Anche se la comunità internazionale riuscisse a raggiungere un accordo adeguato per l’implementazione dell’MCB, non è chiaro se la tecnologia stessa possa fornire risultati. Il team di Wan stima che 2.400 navi, il 2% della flotta mercantile globale, dovrebbero essere dotate di irroratrici per resistere a El Niño. Ma secondo David Keith, climatologo dell’Università di Chicago, che non è stato coinvolto nel nuovo studio ma ha lavorato con alcuni dei suoi autori, gli spruzzatori di oggi dovrebbero migliorare l’efficienza di un fattore 100.

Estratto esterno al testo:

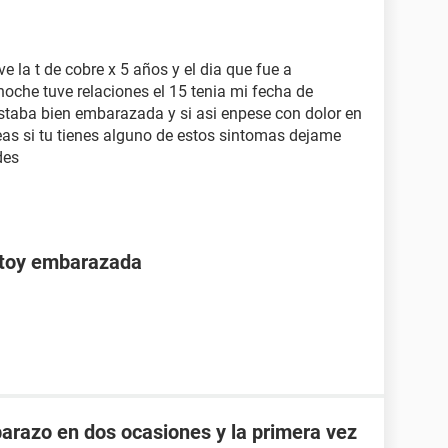
e la t de cobre x 5 años y el dia que fue a
 noche tuve relaciones el 15 tenia mi fecha de
staba bien embarazada y si asi enpese con dolor en
s si tu tienes alguno de estos sintomas dejame
des
stoy embarazada
razo en dos ocasiones y la primera vez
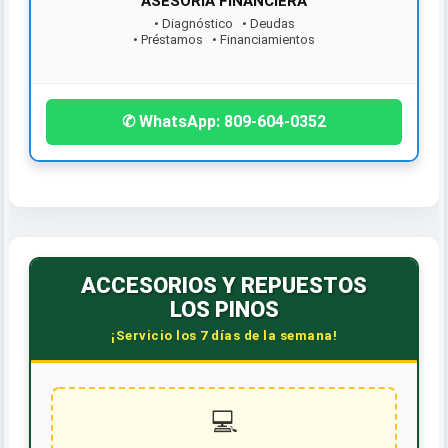
• Diagnóstico • Deudas
• Préstamos • Financiamientos
¡Contáctanos hoy!
✆ WhatsApp: 809-604-0352
ACCESORIOS Y REPUESTOS
LOS PINOS
¡Servicio los 7 días de la semana!
💻
¡Servicio GRATIS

Tuttavia, Wan è ottimista sul fatto che ci saranno progressi man mano che sempre più startup e gruppi di ricerca si cimentano con MCB. Se questi sforzi avranno successo, egli ritiene che la tecnologia potrebbe far guadagnare all’umanità tempo prezioso per affrontare la causa principale del cambiamento climatico: il consumo di combustibili fossili. “Penso che questo sia il potenziale vantaggio di questo tipo di strategia”, ha detto Wan. “Ridurre al minimo gli impatti peggiori trovando una soluzione permanente.”